[YOUR GOAL] Show every line of the data that contains the string "format".

(Circuit design data)
++++++

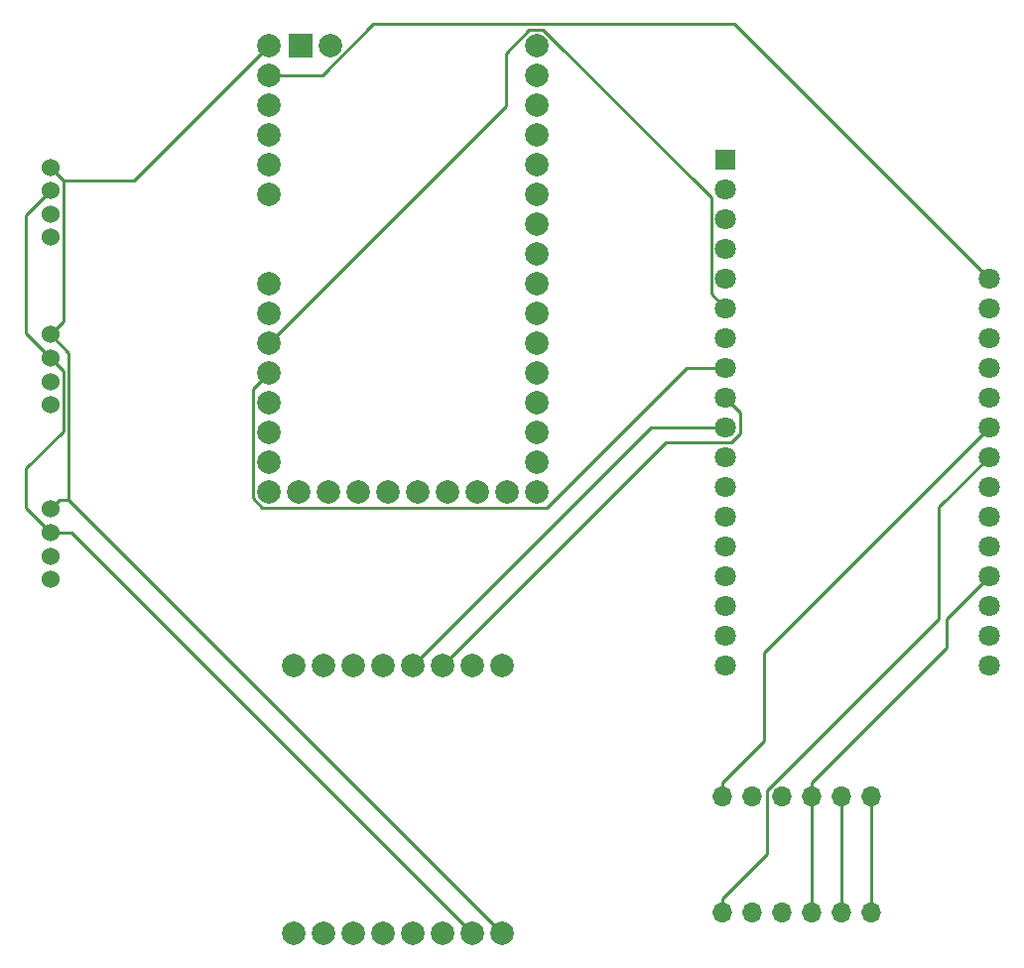
<source format=gbr>
%TF.GenerationSoftware,KiCad,Pcbnew,7.0.10*%
%TF.CreationDate,2024-01-09T19:55:11+00:00*%
%TF.ProjectId,data_logger,64617461-5f6c-46f6-9767-65722e6b6963,rev?*%
%TF.SameCoordinates,Original*%
%TF.FileFunction,Copper,L2,Bot*%
%TF.FilePolarity,Positive*%
%FSLAX46Y46*%
G04 Gerber Fmt 4.6, Leading zero omitted, Abs format (unit mm)*
G04 Created by KiCad (PCBNEW 7.0.10) date 2024-01-09 19:55:11*
%MOMM*%
%LPD*%
G01*
G04 APERTURE LIST*
%TA.AperFunction,ComponentPad*%
%ADD10C,1.524000*%
%TD*%
%TA.AperFunction,ComponentPad*%
%ADD11C,2.000000*%
%TD*%
%TA.AperFunction,ComponentPad*%
%ADD12R,2.000000X2.000000*%
%TD*%
%TA.AperFunction,ComponentPad*%
%ADD13C,1.800000*%
%TD*%
%TA.AperFunction,ComponentPad*%
%ADD14R,1.800000X1.800000*%
%TD*%
%TA.AperFunction,ComponentPad*%
%ADD15O,1.700000X1.700000*%
%TD*%
%TA.AperFunction,Conductor*%
%ADD16C,0.250000*%
%TD*%
G04 APERTURE END LIST*
D10*
%TO.P,J3,1,GND*%
%TO.N,Earth*%
X44754500Y-90299000D03*
%TO.P,J3,2,VCC*%
%TO.N,+3V3*%
X44754500Y-92299000D03*
%TO.P,J3,3,SDA*%
%TO.N,Net-(J1-SDA)*%
X44754500Y-94299000D03*
%TO.P,J3,4,SCL*%
%TO.N,Net-(J1-SCL)*%
X44754500Y-96299000D03*
%TD*%
%TO.P,J1,1,GND*%
%TO.N,Earth*%
X44754500Y-61099000D03*
%TO.P,J1,2,VCC*%
%TO.N,+3V3*%
X44754500Y-63099000D03*
%TO.P,J1,3,SDA*%
%TO.N,Net-(J1-SDA)*%
X44754500Y-65099000D03*
%TO.P,J1,4,SCL*%
%TO.N,Net-(J1-SCL)*%
X44754500Y-67099000D03*
%TD*%
%TO.P,J2,1,GND*%
%TO.N,Earth*%
X44754500Y-75399000D03*
%TO.P,J2,2,VCC*%
%TO.N,+3V3*%
X44754500Y-77399000D03*
%TO.P,J2,3,SDA*%
%TO.N,Net-(J1-SDA)*%
X44754500Y-79399000D03*
%TO.P,J2,4,SCL*%
%TO.N,Net-(J1-SCL)*%
X44754500Y-81399000D03*
%TD*%
D11*
%TO.P,U2,1*%
%TO.N,N/C*%
X86240000Y-50700000D03*
%TO.P,U2,2*%
X86240000Y-53240000D03*
%TO.P,U2,3*%
X86240000Y-55780000D03*
%TO.P,U2,4*%
X86240000Y-58320000D03*
%TO.P,U2,5*%
X86240000Y-60860000D03*
%TO.P,U2,6*%
X86240000Y-63400000D03*
%TO.P,U2,7*%
X86240000Y-65940000D03*
%TO.P,U2,8*%
X86240000Y-68480000D03*
%TO.P,U2,9*%
X86240000Y-71020000D03*
%TO.P,U2,10*%
X86240000Y-73560000D03*
%TO.P,U2,11*%
X86240000Y-76100000D03*
%TO.P,U2,12*%
X86240000Y-78640000D03*
%TO.P,U2,13*%
X86240000Y-81180000D03*
%TO.P,U2,14,VIO*%
%TO.N,unconnected-(U2-VIO-Pad14)*%
X86240000Y-83720000D03*
%TO.P,U2,15,VBAT*%
%TO.N,unconnected-(U2-VBAT-Pad15)*%
X86240000Y-86260000D03*
%TO.P,U2,16,GND*%
%TO.N,unconnected-(U2-GND-Pad16)*%
X86240000Y-88800000D03*
%TO.P,U2,17*%
%TO.N,N/C*%
X83700000Y-88800000D03*
%TO.P,U2,18*%
X81160000Y-88800000D03*
%TO.P,U2,19,SD_CLK*%
%TO.N,Net-(U2-SD_CLK)*%
X78620000Y-88800000D03*
%TO.P,U2,20,SD_MOSI*%
%TO.N,Net-(U2-SD_MOSI)*%
X76080000Y-88800000D03*
%TO.P,U2,21,SD_MISO*%
%TO.N,Net-(U2-SD_MISO)*%
X73540000Y-88800000D03*
%TO.P,U2,22*%
%TO.N,N/C*%
X71000000Y-88800000D03*
%TO.P,U2,23*%
X68460000Y-88800000D03*
%TO.P,U2,24,SD_CS0*%
%TO.N,Net-(U2-SD_CS0)*%
X65920000Y-88800000D03*
%TO.P,U2,25,TX1*%
%TO.N,Net-(U1-D11{slash}UART2-Rx)*%
X63380000Y-88800000D03*
%TO.P,U2,26,RX1*%
%TO.N,Net-(U1-D10{slash}UART2-Tx)*%
X63380000Y-86260000D03*
%TO.P,U2,27,CTS1*%
%TO.N,unconnected-(U2-CTS1-Pad27)*%
X63380000Y-83720000D03*
%TO.P,U2,28,RTS1*%
%TO.N,unconnected-(U2-RTS1-Pad28)*%
X63380000Y-81180000D03*
%TO.P,U2,29,GPS_RX*%
%TO.N,Net-(U1-MISO)*%
X63380000Y-78640000D03*
%TO.P,U2,30,GPS_TX*%
%TO.N,Net-(U1-SCK)*%
X63380000Y-76100000D03*
%TO.P,U2,31,IO6*%
%TO.N,unconnected-(U2-IO6-Pad31)*%
X63380000Y-73560000D03*
%TO.P,U2,32,IO7*%
%TO.N,unconnected-(U2-IO7-Pad32)*%
X63380000Y-71020000D03*
%TO.P,U2,33,HST_TX*%
%TO.N,unconnected-(U2-HST_TX-Pad33)*%
X63380000Y-63400000D03*
%TO.P,U2,34,HST_RX*%
%TO.N,unconnected-(U2-HST_RX-Pad34)*%
X63380000Y-60860000D03*
%TO.P,U2,35,PMR_KEY*%
%TO.N,unconnected-(U2-PMR_KEY-Pad35)*%
X63380000Y-58320000D03*
%TO.P,U2,36,RST*%
%TO.N,unconnected-(U2-RST-Pad36)*%
X63380000Y-55780000D03*
%TO.P,U2,37,VUSB/5V*%
%TO.N,+5V*%
X63380000Y-53240000D03*
%TO.P,U2,38,GND*%
%TO.N,Earth*%
X63380000Y-50700000D03*
D12*
%TO.P,U2,39*%
%TO.N,N/C*%
X66098000Y-50700000D03*
D11*
%TO.P,U2,40*%
X68638000Y-50700000D03*
%TD*%
%TO.P,U3,1,NC*%
%TO.N,unconnected-(U3-NC-Pad1)*%
X65500000Y-126492000D03*
%TO.P,U3,2,NC*%
%TO.N,unconnected-(U3-NC-Pad2)*%
X68040000Y-126492000D03*
%TO.P,U3,3,CS*%
%TO.N,unconnected-(U3-CS-Pad3)*%
X70580000Y-126492000D03*
%TO.P,U3,4,SCK*%
%TO.N,unconnected-(U3-SCK-Pad4)*%
X73120000Y-126492000D03*
%TO.P,U3,5,SDO*%
%TO.N,unconnected-(U3-SDO-Pad5)*%
X75660000Y-126492000D03*
%TO.P,U3,6,SDI*%
%TO.N,unconnected-(U3-SDI-Pad6)*%
X78200000Y-126492000D03*
%TO.P,U3,7,3V3*%
%TO.N,+3V3*%
X80740000Y-126492000D03*
%TO.P,U3,8,GND*%
%TO.N,Earth*%
X83280000Y-126492000D03*
%TO.P,U3,9,SYN*%
%TO.N,unconnected-(U3-SYN-Pad9)*%
X65500000Y-103632000D03*
%TO.P,U3,10,INT*%
%TO.N,unconnected-(U3-INT-Pad10)*%
X68040000Y-103632000D03*
%TO.P,U3,11,NC*%
%TO.N,unconnected-(U3-NC-Pad11)*%
X70580000Y-103632000D03*
%TO.P,U3,12,NC*%
%TO.N,unconnected-(U3-NC-Pad12)*%
X73120000Y-103632000D03*
%TO.P,U3,13,SCL*%
%TO.N,Net-(J1-SDA)*%
X75660000Y-103632000D03*
%TO.P,U3,14,SDA*%
%TO.N,Net-(J1-SCL)*%
X78200000Y-103632000D03*
%TO.P,U3,15,NC*%
%TO.N,unconnected-(U3-NC-Pad15)*%
X80740000Y-103632000D03*
%TO.P,U3,16,GND*%
%TO.N,unconnected-(U3-GND-Pad16)*%
X83280000Y-103632000D03*
%TD*%
D13*
%TO.P,U1,*%
%TO.N,*%
X102362000Y-65532000D03*
D14*
%TO.P,U1,1,RST*%
%TO.N,unconnected-(U1-RST-Pad1)*%
X102362000Y-60452000D03*
D13*
%TO.P,U1,2,3.3V*%
%TO.N,unconnected-(U1-3.3V-Pad2)*%
X102362000Y-62992000D03*
%TO.P,U1,4,GND*%
%TO.N,Earth*%
X102362000Y-68072000D03*
%TO.P,U1,5,EN*%
%TO.N,unconnected-(U1-EN-Pad5)*%
X102362000Y-70612000D03*
%TO.P,U1,6,SCK*%
%TO.N,Net-(U1-SCK)*%
X102362000Y-73152000D03*
%TO.P,U1,7,MOSI*%
%TO.N,unconnected-(U1-MOSI-Pad7)*%
X102362000Y-75692000D03*
%TO.P,U1,8,MISO*%
%TO.N,Net-(U1-MISO)*%
X102362000Y-78232000D03*
%TO.P,U1,9,SCL*%
%TO.N,Net-(J1-SCL)*%
X102362000Y-80772000D03*
%TO.P,U1,10,SDA*%
%TO.N,Net-(J1-SDA)*%
X102362000Y-83312000D03*
%TO.P,U1,11,D9*%
%TO.N,unconnected-(U1-D9-Pad11)*%
X102362000Y-85852000D03*
%TO.P,U1,12,D7*%
%TO.N,Net-(J4-Pin_5)*%
X102362000Y-88392000D03*
%TO.P,U1,13,D6*%
%TO.N,Net-(J4-Pin_6)*%
X102362000Y-90932000D03*
%TO.P,U1,14,D5*%
%TO.N,unconnected-(U1-D5-Pad14)*%
X102362000Y-93472000D03*
%TO.P,U1,15,D3*%
%TO.N,unconnected-(U1-D3-Pad15)*%
X102362000Y-96012000D03*
%TO.P,U1,16,D2*%
%TO.N,unconnected-(U1-D2-Pad16)*%
X102362000Y-98552000D03*
%TO.P,U1,17,TX*%
%TO.N,unconnected-(U1-TX-Pad17)*%
X102362000Y-101092000D03*
%TO.P,U1,18,RX*%
%TO.N,unconnected-(U1-RX-Pad18)*%
X102362000Y-103632000D03*
%TO.P,U1,19,VCC*%
%TO.N,+5V*%
X124862000Y-70612000D03*
%TO.P,U1,20,3.3V*%
%TO.N,unconnected-(U1-3.3V-Pad20)*%
X124862000Y-73152000D03*
%TO.P,U1,21,GND*%
%TO.N,unconnected-(U1-GND-Pad21)*%
X124862000Y-75692000D03*
%TO.P,U1,22,SCL*%
%TO.N,unconnected-(U1-SCL-Pad22)*%
X124862000Y-78232000D03*
%TO.P,U1,23,SDA*%
%TO.N,unconnected-(U1-SDA-Pad23)*%
X124862000Y-80772000D03*
%TO.P,U1,24,A4*%
%TO.N,Net-(J4-Pin_1)*%
X124862000Y-83312000D03*
%TO.P,U1,25,A3*%
%TO.N,unconnected-(J5-Pin_1-Pad1)*%
X124862000Y-85852000D03*
%TO.P,U1,26,A2*%
%TO.N,unconnected-(U1-A2-Pad26)*%
X124862000Y-88392000D03*
%TO.P,U1,27,A1*%
%TO.N,unconnected-(U1-A1-Pad27)*%
X124862000Y-90932000D03*
%TO.P,U1,28,A0*%
%TO.N,unconnected-(U1-A0-Pad28)*%
X124862000Y-93472000D03*
%TO.P,U1,29,D13*%
%TO.N,Net-(J4-Pin_4)*%
X124862000Y-96012000D03*
%TO.P,U1,30,D12*%
%TO.N,unconnected-(U1-D12-Pad30)*%
X124862000Y-98552000D03*
%TO.P,U1,31,D11/UART2-Rx*%
%TO.N,Net-(U1-D11{slash}UART2-Rx)*%
X124862000Y-101092000D03*
%TO.P,U1,32,D10/UART2-Tx*%
%TO.N,Net-(U1-D10{slash}UART2-Tx)*%
X124862000Y-103632000D03*
%TD*%
D15*
%TO.P,J4,1,Pin_1*%
%TO.N,Net-(J4-Pin_1)*%
X102108000Y-114808000D03*
%TO.P,J4,2,Pin_2*%
%TO.N,unconnected-(J4-Pin_2-Pad2)*%
X104648000Y-114808000D03*
%TO.P,J4,3,Pin_3*%
%TO.N,unconnected-(J4-Pin_3-Pad3)*%
X107188000Y-114808000D03*
%TO.P,J4,4,Pin_4*%
%TO.N,Net-(J4-Pin_4)*%
X109728000Y-114808000D03*
%TO.P,J4,5,Pin_5*%
%TO.N,Net-(J4-Pin_5)*%
X112268000Y-114808000D03*
%TO.P,J4,6,Pin_6*%
%TO.N,Net-(J4-Pin_6)*%
X114808000Y-114808000D03*
%TD*%
%TO.P,J5,1,Pin_1*%
%TO.N,unconnected-(J5-Pin_1-Pad1)*%
X102108000Y-124714000D03*
%TO.P,J5,2,Pin_2*%
%TO.N,+3V3*%
X104648000Y-124714000D03*
%TO.P,J5,3,Pin_3*%
%TO.N,Earth*%
X107188000Y-124714000D03*
%TO.P,J5,4,Pin_4*%
%TO.N,Net-(J4-Pin_4)*%
X109728000Y-124714000D03*
%TO.P,J5,5,Pin_5*%
%TO.N,Net-(J4-Pin_5)*%
X112268000Y-124714000D03*
%TO.P,J5,6,Pin_6*%
%TO.N,Net-(J4-Pin_6)*%
X114808000Y-124714000D03*
%TD*%
D16*
%TO.N,+3V3*%
X42672000Y-90216500D02*
X44754500Y-92299000D01*
X45855900Y-83617600D02*
X42672000Y-86801500D01*
X42672000Y-86801500D02*
X42672000Y-90216500D01*
X45855900Y-78500400D02*
X45855900Y-83617600D01*
X44754500Y-77399000D02*
X45855900Y-78500400D01*
X42672000Y-65181500D02*
X44754500Y-63099000D01*
X42672000Y-75316500D02*
X42672000Y-65181500D01*
X44754500Y-77399000D02*
X42672000Y-75316500D01*
%TO.N,Net-(J4-Pin_6)*%
X114808000Y-124714000D02*
X114808000Y-114808000D01*
%TO.N,Net-(J4-Pin_5)*%
X112268000Y-124714000D02*
X112268000Y-114808000D01*
%TO.N,Net-(J4-Pin_4)*%
X109728000Y-124714000D02*
X109728000Y-114808000D01*
X121205600Y-99668400D02*
X124862000Y-96012000D01*
X121205600Y-102153500D02*
X121205600Y-99668400D01*
X109728000Y-113631100D02*
X121205600Y-102153500D01*
X109728000Y-114808000D02*
X109728000Y-113631100D01*
%TO.N,unconnected-(J5-Pin_1-Pad1)*%
X120594400Y-90119600D02*
X124862000Y-85852000D01*
X120594400Y-99642700D02*
X120594400Y-90119600D01*
X105917900Y-114319200D02*
X120594400Y-99642700D01*
X105917900Y-119727200D02*
X105917900Y-114319200D01*
X102108000Y-123537100D02*
X105917900Y-119727200D01*
X102108000Y-124714000D02*
X102108000Y-123537100D01*
%TO.N,+3V3*%
X46547000Y-92299000D02*
X44754500Y-92299000D01*
X80740000Y-126492000D02*
X46547000Y-92299000D01*
%TO.N,Net-(U1-MISO)*%
X62037600Y-79982400D02*
X63380000Y-78640000D01*
X62037600Y-89342300D02*
X62037600Y-79982400D01*
X62856300Y-90161000D02*
X62037600Y-89342300D01*
X87118200Y-90161000D02*
X62856300Y-90161000D01*
X99047200Y-78232000D02*
X87118200Y-90161000D01*
X102362000Y-78232000D02*
X99047200Y-78232000D01*
%TO.N,Net-(U1-SCK)*%
X101135100Y-71925100D02*
X102362000Y-73152000D01*
X101135100Y-63710700D02*
X101135100Y-71925100D01*
X86795800Y-49371400D02*
X101135100Y-63710700D01*
X85628800Y-49371400D02*
X86795800Y-49371400D01*
X83621500Y-51378700D02*
X85628800Y-49371400D01*
X83621500Y-55858500D02*
X83621500Y-51378700D01*
X63380000Y-76100000D02*
X83621500Y-55858500D01*
%TO.N,Net-(J4-Pin_1)*%
X105625000Y-102549000D02*
X124862000Y-83312000D01*
X105625000Y-110114100D02*
X105625000Y-102549000D01*
X102108000Y-113631100D02*
X105625000Y-110114100D01*
X102108000Y-114808000D02*
X102108000Y-113631100D01*
%TO.N,Net-(J1-SCL)*%
X97250000Y-84582000D02*
X78200000Y-103632000D01*
X102836800Y-84582000D02*
X97250000Y-84582000D01*
X103607400Y-83811400D02*
X102836800Y-84582000D01*
X103607400Y-82017400D02*
X103607400Y-83811400D01*
X102362000Y-80772000D02*
X103607400Y-82017400D01*
%TO.N,Net-(J1-SDA)*%
X95980000Y-83312000D02*
X102362000Y-83312000D01*
X75660000Y-103632000D02*
X95980000Y-83312000D01*
%TO.N,Earth*%
X51880900Y-62199100D02*
X45854600Y-62199100D01*
X63380000Y-50700000D02*
X51880900Y-62199100D01*
X44754500Y-61099000D02*
X45854600Y-62199100D01*
X45854600Y-74298900D02*
X44754500Y-75399000D01*
X45854600Y-62199100D02*
X45854600Y-74298900D01*
X46313800Y-89457400D02*
X46279600Y-89491600D01*
X46313800Y-76958300D02*
X46313800Y-89457400D01*
X44754500Y-75399000D02*
X46313800Y-76958300D01*
X45561900Y-89491600D02*
X46279600Y-89491600D01*
X44754500Y-90299000D02*
X45561900Y-89491600D01*
X46279600Y-89491600D02*
X83280000Y-126492000D01*
%TO.N,+5V*%
X67974600Y-53240000D02*
X63380000Y-53240000D01*
X72329300Y-48885300D02*
X67974600Y-53240000D01*
X103135300Y-48885300D02*
X72329300Y-48885300D01*
X124862000Y-70612000D02*
X103135300Y-48885300D01*
%TD*%
M02*

</source>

++++++

[YOUR RESPONSE]
<source format=gbr>
G04 Gerber Fmt 4.6, Leading zero omitted, Abs format (unit mm)*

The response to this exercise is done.